The Lithuanian singer-songwriter has been steadily carving out an international reputation for herself, and has a growing following here in Russian, many of whom are word perfect in her songs. That’s some achievement considering that Orlova sings in Russian, Lithuanian or English. Meanwhile her second album, Mutabor, got an international release earlier this year amid enthusiastic promotion from Travis frontman Fran Healy, who lobbied for her song “Vaiduoklai” to be included as one of seven tracks on a sampler of emerging international artists.

Her work, tending towards the meditative, largely revolves around keyboard hooks and ethereal vocals: at times it’s like listening to the lesser-known offspring of Phillip Glass and Tori Amos. Critics have described it as “a high-trilling voice and a unique line in exhilaratingly dark, Baltic folk pop”. That’s only part of the story, though. Orlova has taken the stage at “Lady in Jazz” events as well, and her work is too versatile to be pigeonholed into any one genre.

Despite the praise for her music, it’s a fragile, high-pitched sound, and one which is easily shattered when the mix isn’t quite right. Sadly, with an overly harsh reverb on the upper registers of the keyboard and the higher-pitched vocal lines, that mix was exactly the problem with this show. It still wasn’t without it high points. Orlova is nothing if not versatile, and moved easily between the rather classical-sounding combination of keyboard with strings to a stint with only a piano to help out. Alone on stage, she suddenly came across as more of a cabaret singer taking a moment to ease off the tempo and pick out a more reflective number – albeit one which strayed far from the standard formula. Perhaps surprisingly the best moments came when the ivories ceased to be tickled. A plangent, folk-inflected lament accompanied by dense chords on a solo violin was a show-stopping highlight; a second number with Orlova taking up the accordion also worked well. But too many of the tracks from Mutabor got lost in an unhelpful acoustic: the likes of Sirdis lost their crystalline subtleties somewhere along the way.

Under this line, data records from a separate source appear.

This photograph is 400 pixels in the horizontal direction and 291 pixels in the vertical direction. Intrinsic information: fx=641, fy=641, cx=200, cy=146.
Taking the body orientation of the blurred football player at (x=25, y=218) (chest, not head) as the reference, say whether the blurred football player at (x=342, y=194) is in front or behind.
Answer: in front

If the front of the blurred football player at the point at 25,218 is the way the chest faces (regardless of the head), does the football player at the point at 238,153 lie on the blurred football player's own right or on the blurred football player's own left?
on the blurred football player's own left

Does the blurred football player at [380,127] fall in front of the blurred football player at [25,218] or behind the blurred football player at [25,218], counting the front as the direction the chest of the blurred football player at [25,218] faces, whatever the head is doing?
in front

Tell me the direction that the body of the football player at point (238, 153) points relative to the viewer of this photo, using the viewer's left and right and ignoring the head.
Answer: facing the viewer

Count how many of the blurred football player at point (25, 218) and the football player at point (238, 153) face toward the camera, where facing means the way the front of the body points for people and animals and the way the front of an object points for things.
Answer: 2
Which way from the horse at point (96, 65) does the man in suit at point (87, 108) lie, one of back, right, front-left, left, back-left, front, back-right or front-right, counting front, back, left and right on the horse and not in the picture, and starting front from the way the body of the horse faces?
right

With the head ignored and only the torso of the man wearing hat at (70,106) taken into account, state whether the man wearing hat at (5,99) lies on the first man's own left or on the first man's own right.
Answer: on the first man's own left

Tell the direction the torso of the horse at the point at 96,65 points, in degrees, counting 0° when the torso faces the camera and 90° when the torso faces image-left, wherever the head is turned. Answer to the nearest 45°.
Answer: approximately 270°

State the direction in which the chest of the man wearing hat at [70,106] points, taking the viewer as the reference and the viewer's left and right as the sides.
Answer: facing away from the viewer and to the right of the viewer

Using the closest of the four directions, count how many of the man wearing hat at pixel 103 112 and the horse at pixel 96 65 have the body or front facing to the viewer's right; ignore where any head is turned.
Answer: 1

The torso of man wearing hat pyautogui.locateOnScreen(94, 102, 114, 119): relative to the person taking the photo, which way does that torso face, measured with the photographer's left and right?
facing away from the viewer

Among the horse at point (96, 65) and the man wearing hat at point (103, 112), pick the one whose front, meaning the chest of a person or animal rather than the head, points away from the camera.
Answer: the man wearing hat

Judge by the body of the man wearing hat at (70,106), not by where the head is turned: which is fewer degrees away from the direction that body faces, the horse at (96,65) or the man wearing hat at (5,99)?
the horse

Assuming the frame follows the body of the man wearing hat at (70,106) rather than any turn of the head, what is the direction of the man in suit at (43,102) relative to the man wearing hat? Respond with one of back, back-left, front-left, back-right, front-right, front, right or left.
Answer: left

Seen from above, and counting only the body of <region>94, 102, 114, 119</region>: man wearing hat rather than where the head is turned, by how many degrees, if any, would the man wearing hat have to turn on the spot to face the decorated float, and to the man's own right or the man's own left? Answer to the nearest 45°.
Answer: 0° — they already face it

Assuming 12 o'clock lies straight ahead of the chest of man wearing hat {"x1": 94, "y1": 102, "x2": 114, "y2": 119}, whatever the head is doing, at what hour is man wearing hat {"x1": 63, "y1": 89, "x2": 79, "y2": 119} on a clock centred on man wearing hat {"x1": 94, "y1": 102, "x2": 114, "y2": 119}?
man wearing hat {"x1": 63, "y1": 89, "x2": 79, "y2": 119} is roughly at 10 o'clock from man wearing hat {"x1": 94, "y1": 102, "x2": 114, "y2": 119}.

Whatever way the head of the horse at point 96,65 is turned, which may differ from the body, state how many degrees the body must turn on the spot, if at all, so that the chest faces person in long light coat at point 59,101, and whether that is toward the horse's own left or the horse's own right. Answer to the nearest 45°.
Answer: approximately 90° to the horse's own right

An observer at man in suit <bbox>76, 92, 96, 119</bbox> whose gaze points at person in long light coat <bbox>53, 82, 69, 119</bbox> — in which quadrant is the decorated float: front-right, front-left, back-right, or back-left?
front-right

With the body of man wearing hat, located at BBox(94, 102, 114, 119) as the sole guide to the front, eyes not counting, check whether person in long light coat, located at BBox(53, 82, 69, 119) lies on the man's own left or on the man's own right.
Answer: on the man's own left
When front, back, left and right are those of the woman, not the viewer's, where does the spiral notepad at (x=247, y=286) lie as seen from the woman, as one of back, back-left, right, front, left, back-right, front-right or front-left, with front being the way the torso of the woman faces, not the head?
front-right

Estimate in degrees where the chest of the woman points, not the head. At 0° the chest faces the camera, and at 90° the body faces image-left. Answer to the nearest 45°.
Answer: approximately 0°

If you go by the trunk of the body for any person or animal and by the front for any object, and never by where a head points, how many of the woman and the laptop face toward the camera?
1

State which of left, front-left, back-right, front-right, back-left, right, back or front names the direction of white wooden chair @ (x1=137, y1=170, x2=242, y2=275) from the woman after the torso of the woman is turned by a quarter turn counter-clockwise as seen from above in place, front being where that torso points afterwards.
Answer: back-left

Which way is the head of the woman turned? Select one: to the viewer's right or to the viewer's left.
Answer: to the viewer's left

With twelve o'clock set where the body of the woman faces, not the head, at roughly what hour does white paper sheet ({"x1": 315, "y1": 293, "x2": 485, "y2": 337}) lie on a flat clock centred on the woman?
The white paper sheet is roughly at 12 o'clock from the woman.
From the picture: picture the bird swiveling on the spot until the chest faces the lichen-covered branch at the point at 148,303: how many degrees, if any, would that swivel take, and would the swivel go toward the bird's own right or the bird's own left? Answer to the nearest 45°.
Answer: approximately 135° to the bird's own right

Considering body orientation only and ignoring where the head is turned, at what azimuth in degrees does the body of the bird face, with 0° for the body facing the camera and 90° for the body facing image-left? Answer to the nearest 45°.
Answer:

That was hugely disappointing: much of her music works beautifully when it can be properly heard, and the up-tempo numbers – particularly “Amerika” – went down well with the audience at 16 Tons. But it took a long time for the show to really warm up, and with a set lasting barely 75 minutes time was not a luxury Orlova really had. It seems that she is now at something of a crossroads: in her native Lithuania she made her reputation on the back of her “cozy” shows, and her Moscow sets have tended to come to venues like this one, or the similarly compact Masterskaya. But increasing popularity means “cozy” quickly becomes “overcrowded”. However, translating such low-key, intimate music to a larger stage risks it becoming totally overwhelmed. Until an answer can be found, it might be worth sticking with the CDs.